When she arrived in St. Louis, Emasu received an e-mail from a colleague in Uganda suggesting that she meet a renowned American fistula surgeon named Dr. Lewis Wall, who was also the founder of the Worldwide Fistula Fund. Her colleague in Uganda told her that Wall had been working on building a fistula hospital in Niger and that he thus might be a useful resource for her. “I don’t even think she realized I was in the U.S.,” Emasu recalls, laughing at the serendipity of it all. “God opens door, you know?”
In fact, not only was Emasu in the same country as Wall; she was at the same school. Emasu and Wall met within a week of her arriving in St. Louis; they have since established a long and rich partnership. “He was the first person I reached out to about my idea for a hospital. And he was the first to buy into it.”
Before Emasu returned to Uganda, she was introduced to Bonnie Ruder by Wall. Ruder would eventually go on to found The Uganda Fistula Fund for TERREWODE after spending eight months working with TERREWODE and the Soroti Regional Hospital as a midwife in Uganda. “When Bonnie asked how she could help TERREWODE when she was leaving, I told her that what we really needed was a charity in the U.S. to fundraise for the hospital. Bonnie helped make that a reality.”

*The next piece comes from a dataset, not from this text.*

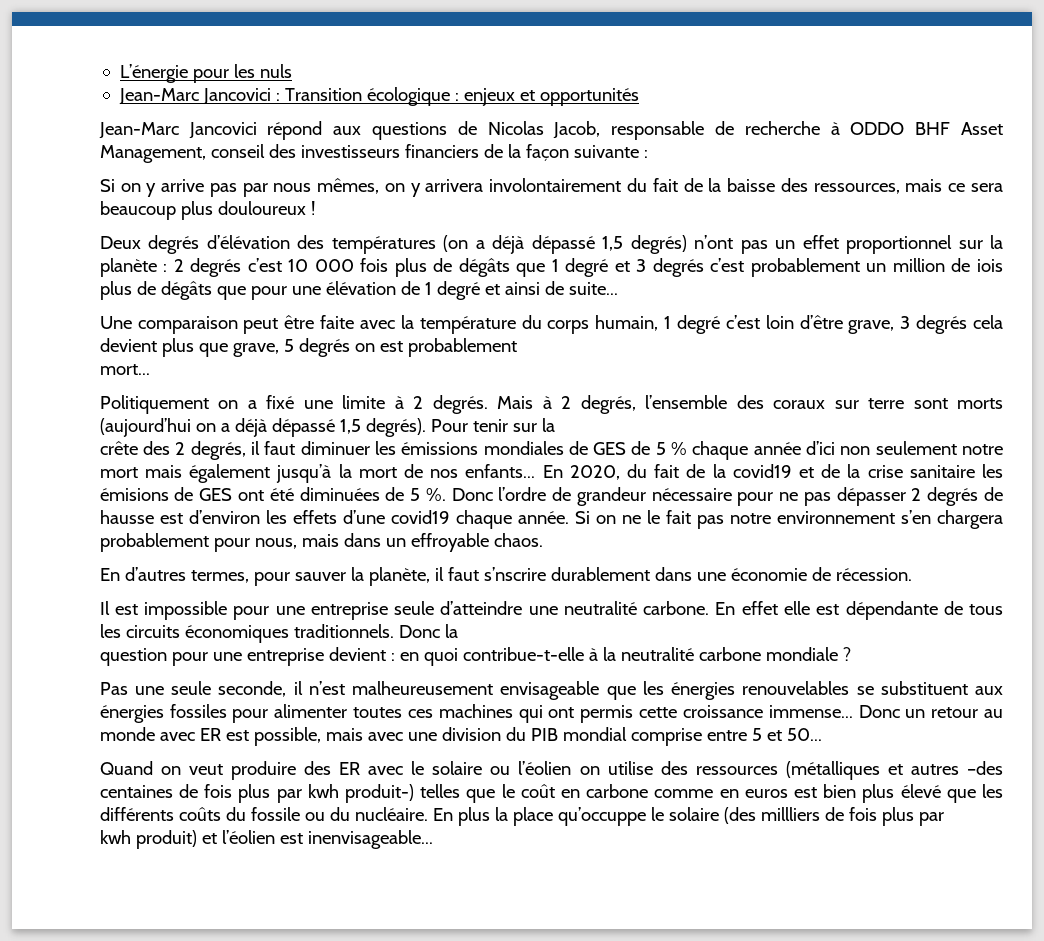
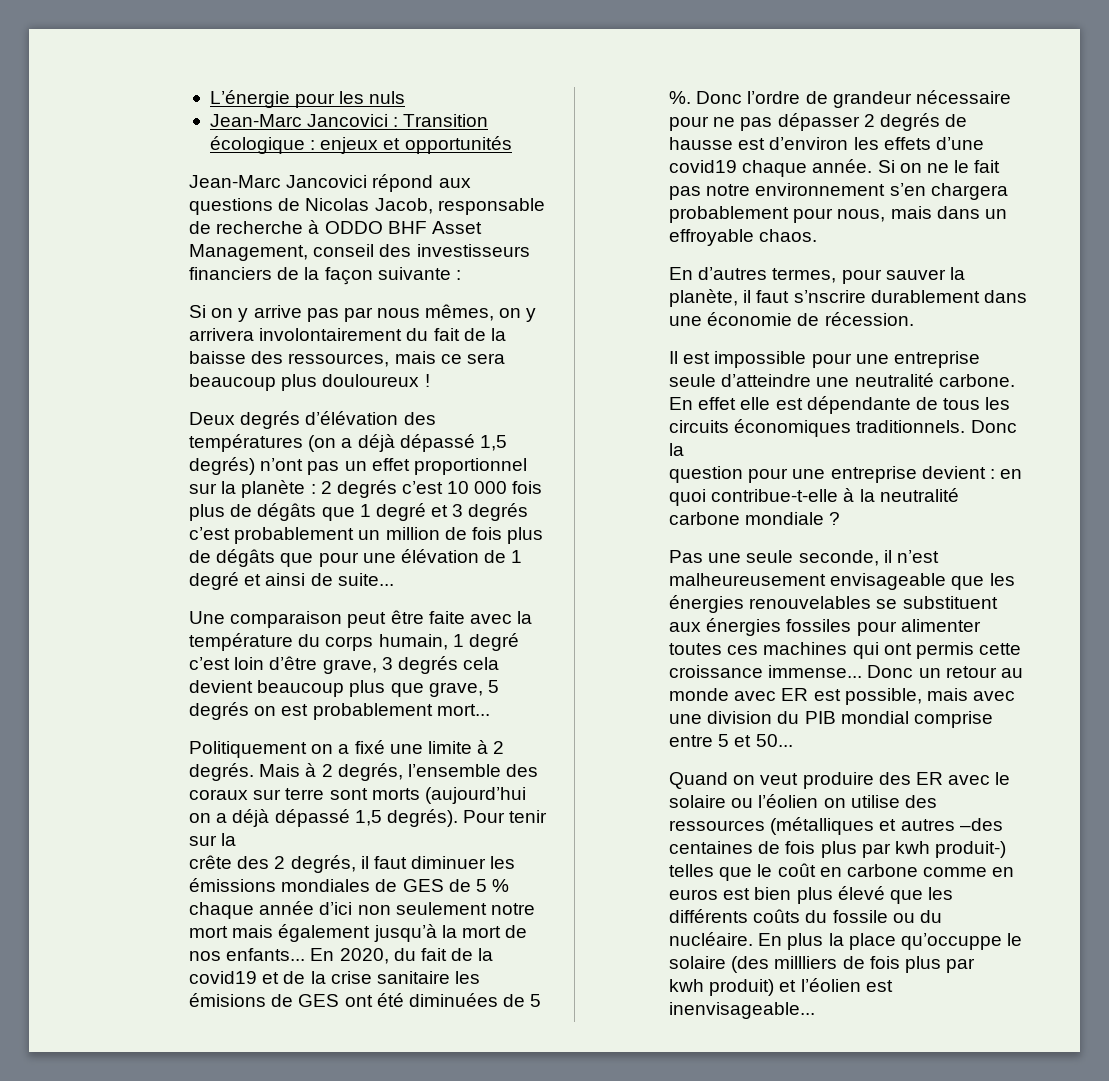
[977,259,1004,272] iois -> [471,527,502,540] fois
(157, 345) none -> [257,680,345,697] beaucoup
(517, 347) // -> (433, 711) none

Since returning to Uganda, Emasu has worked tirelessly towards making her dream a reality. “Now we have the land, we have the funding, we have the people and we have the support. It feels great to see everything finally coming together.”
The procurement of land marks the first major accomplishment on the road to building a world-class fistula hospital in Uganda. TERREWODE plans to break ground on phase 1 of hospital development in December of 2017.